New York governors have historically lorded over the mayors of the state’s biggest city, and Andrew Cuomo proved that this year by quashing Bill de Blasio’s push to raises taxes on the rich. But by backing Cuomo when he needed it, de Blasio may be shifting the balance.
A self-described progressive and the first Democrat to run New York City in 20 years, de Blasio persuaded the union-backed Working Families Party to support Cuomo, a centrist governor running for re-election. The move allows Cuomo to run on both the Democratic and WFP lines on Nov. 4, preventing a liberal third-party candidate from draining votes in his race against Republican Rob Astorino.

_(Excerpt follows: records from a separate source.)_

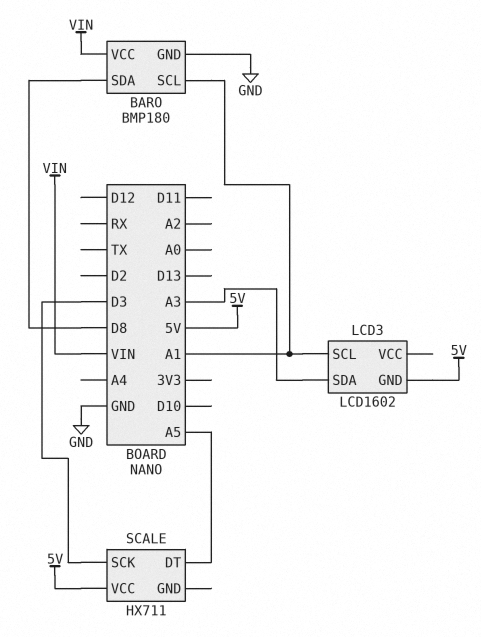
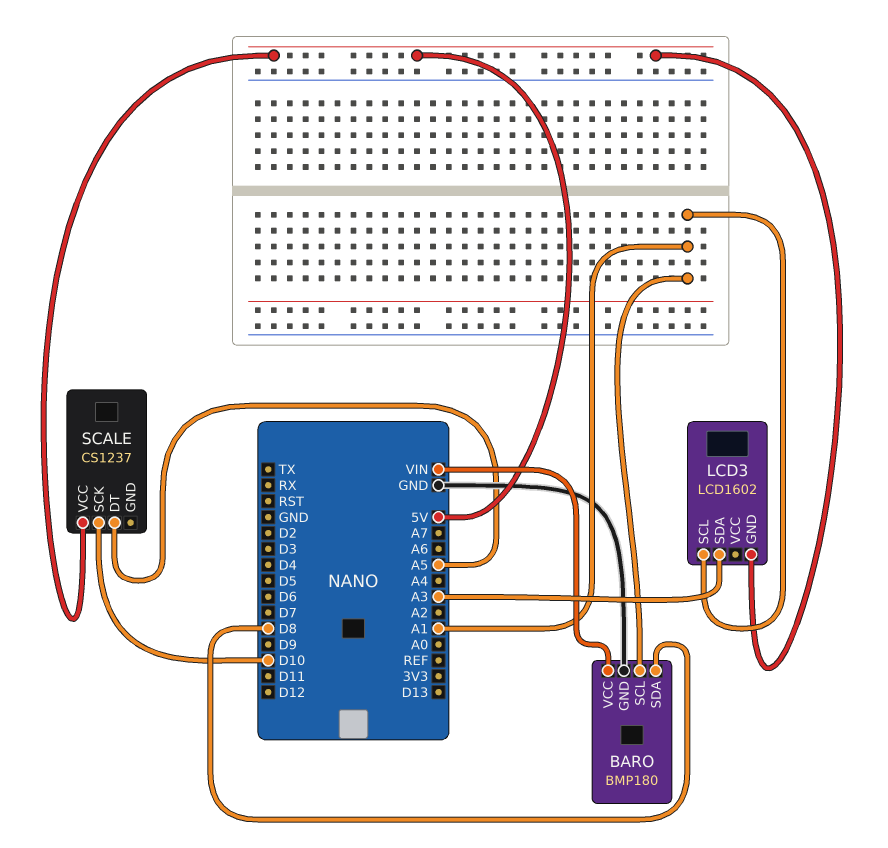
SCALE: HX711 -> CS1237
SCALE pin SCK: D3 -> D10

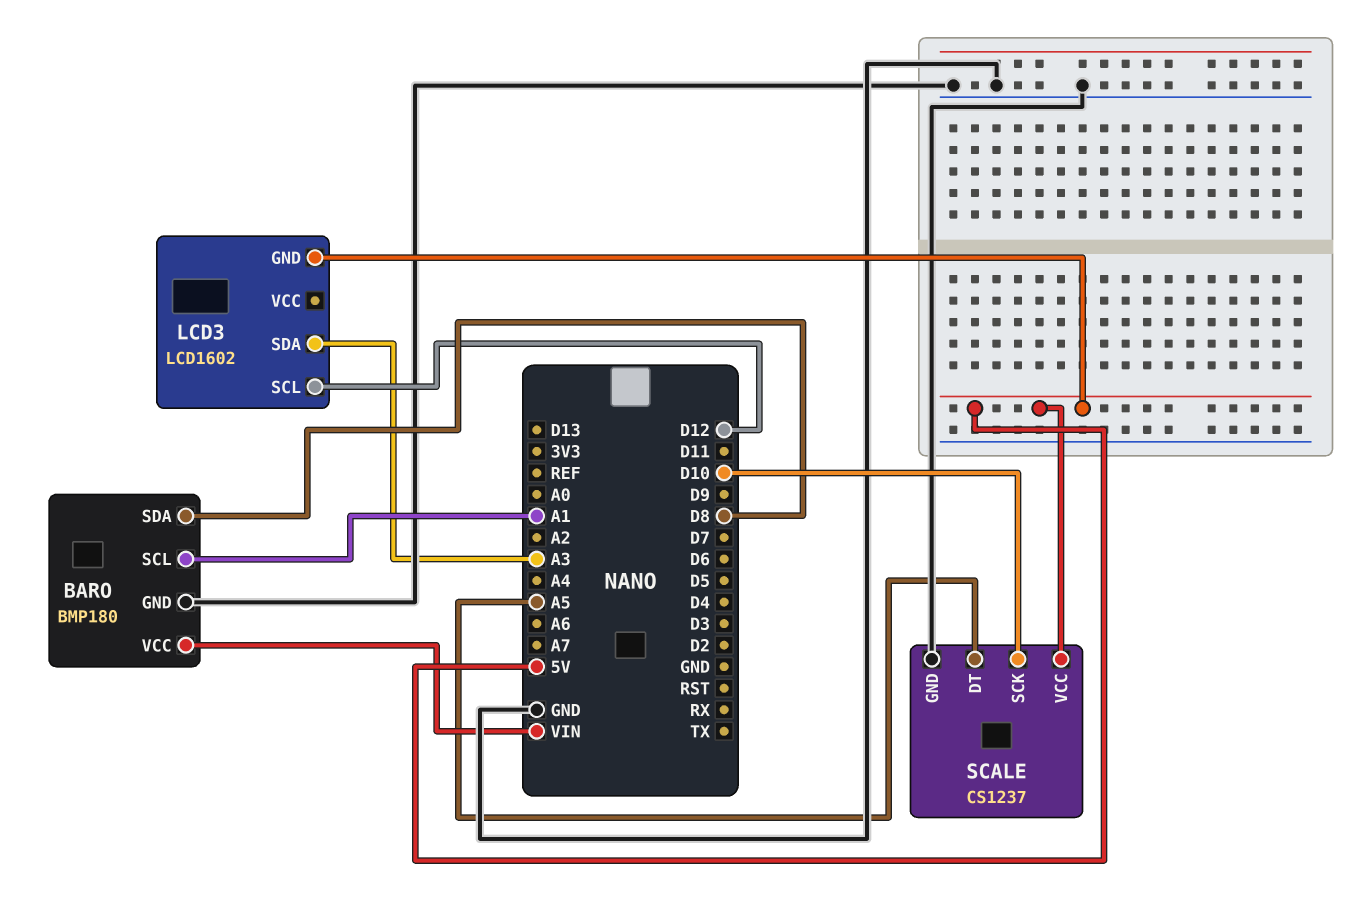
LCD3 pin SCL: A1 -> D12
SCALE pin GND: none -> GND

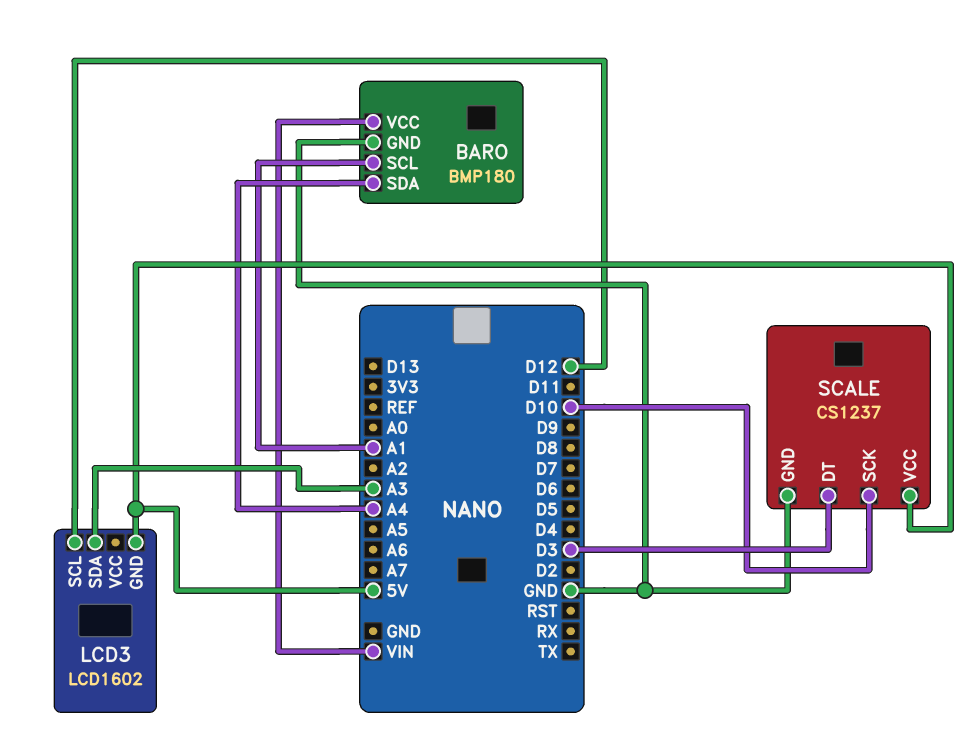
BARO pin SDA: D8 -> A4
SCALE pin DT: A5 -> D3

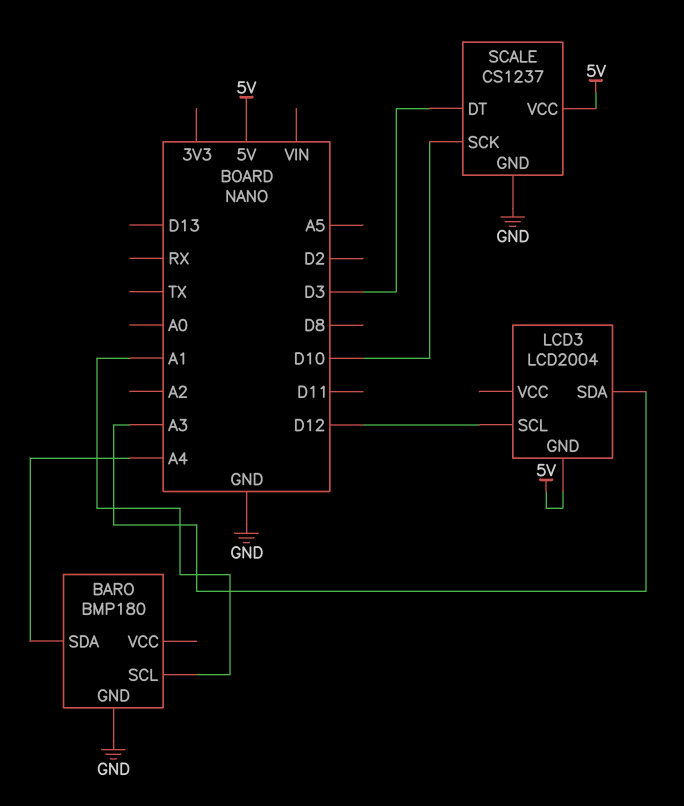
BARO pin VCC: VIN -> none
LCD3: LCD1602 -> LCD2004

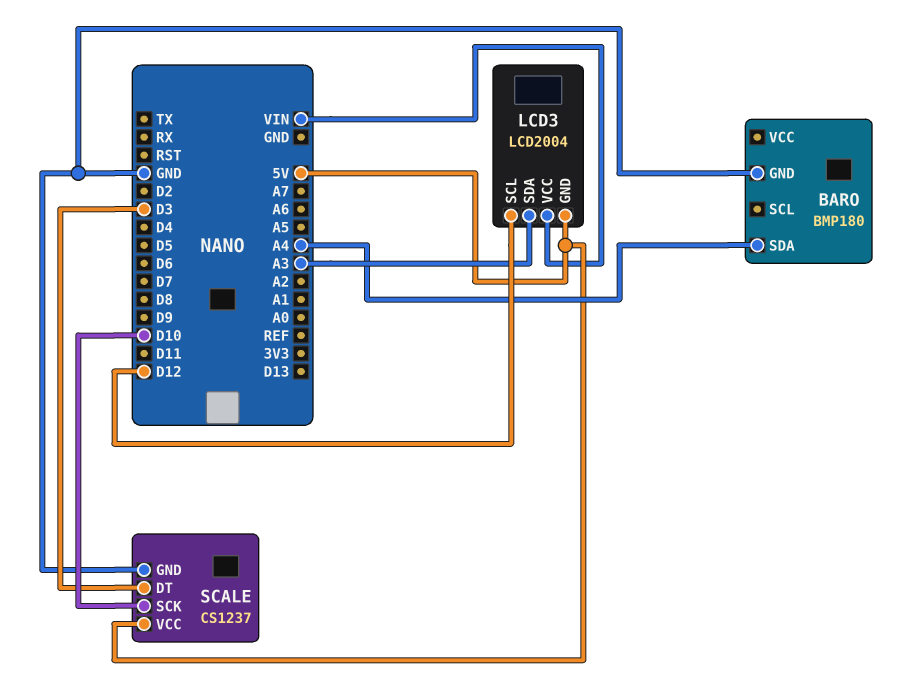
BARO pin SCL: A1 -> none
LCD3 pin VCC: none -> VIN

In New York City, a mayor needs state approval to install a red-light camera, let alone raise income taxes. De Blasio’s announcement came after Cuomo agreed to back the city’s right to set its own minimum wage and to decriminalize small amounts of marijuana for medical purposes. The municipality may also gain power to enact rent-control laws and win more funding for schools and affordable housing.
“De Blasio made a very simple political calculation: Cuomo’s going to win,” said William Cunningham, a political adviser to Governors Hugh Carey and Mario Cuomo as well as Mayor Michael Bloomberg. “De Blasio now has some chits when he goes to the governor and says, ‘This is what New York City needs.’”
Before de Blasio’s involvement in the race, Cuomo had been cast by some WFP members as a cynical politician who built a campaign treasury of more than $30 million by accepting donations from corporate executives.
De Blasio blunted that by putting his progressive bona fides on the line and securing WFP support for the first-term governor.
The mayor, who supports gun control, also backed Cuomo’s running mate for lieutenant governor, Kathy Hochul, overlooking her past endorsement from the National Rifle Association.
“It was difficult to watch someone you admire as a progressive endorsing someone who is not a progressive,” Tim Wu, Hochul’s challenger, said in an interview, referring to de Blasio. “On the other hand, if in the long run somehow this achieves progressive goals, I guess somehow it’s a worthy sacrifice.”